* _Problem requirements_: Give back the records below verbatim, please, but without a single image.

Change detection data
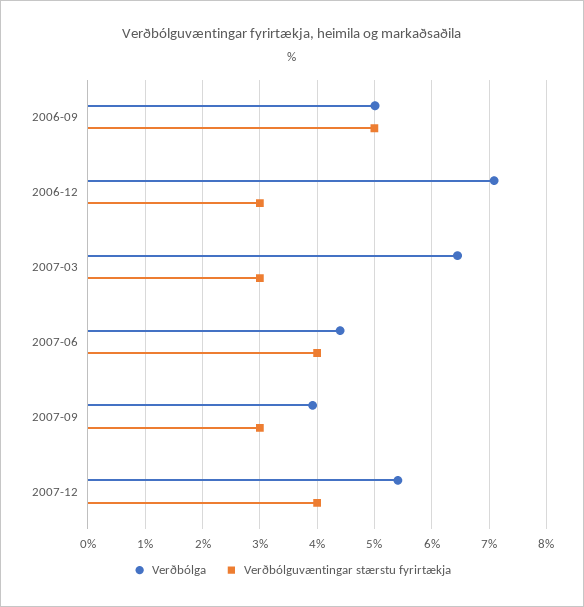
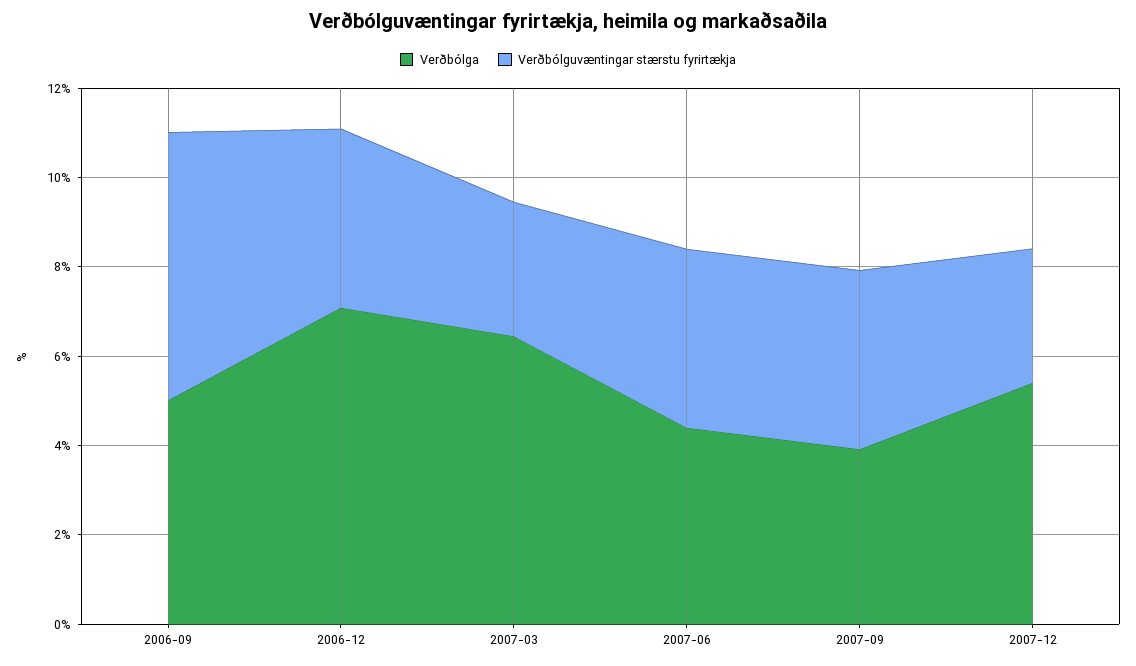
  {
    "Verðbólga": {
      "2006-09": 5,
      "2006-12": 7,
      "2007-03": 6.4,
      "2007-06": 4.4,
      "2007-09": 4,
      "2007-12": 5.4
    },
    "Verðbólguvæntingar stærstu fyrirtækja": {
-     "2006-09": 5,
+     "2006-09": 6,
-     "2006-12": 3,
+     "2006-12": 4,
      "2007-03": 3,
      "2007-06": 4,
-     "2007-09": 3,
+     "2007-09": 4,
-     "2007-12": 4
+     "2007-12": 3
    }
  }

* _Exercise response_:
  {
    "Verðbólga": {
      "2006-09": 5,
      "2006-12": 7,
      "2007-03": 6.4,
      "2007-06": 4.4,
      "2007-09": 4,
      "2007-12": 5.4
    },
    "Verðbólguvæntingar stærstu fyrirtækja": {
-     "2006-09": 5,
+     "2006-09": 6,
-     "2006-12": 3,
+     "2006-12": 4,
      "2007-03": 3,
      "2007-06": 4,
-     "2007-09": 3,
+     "2007-09": 4,
-     "2007-12": 4
+     "2007-12": 3
    }
  }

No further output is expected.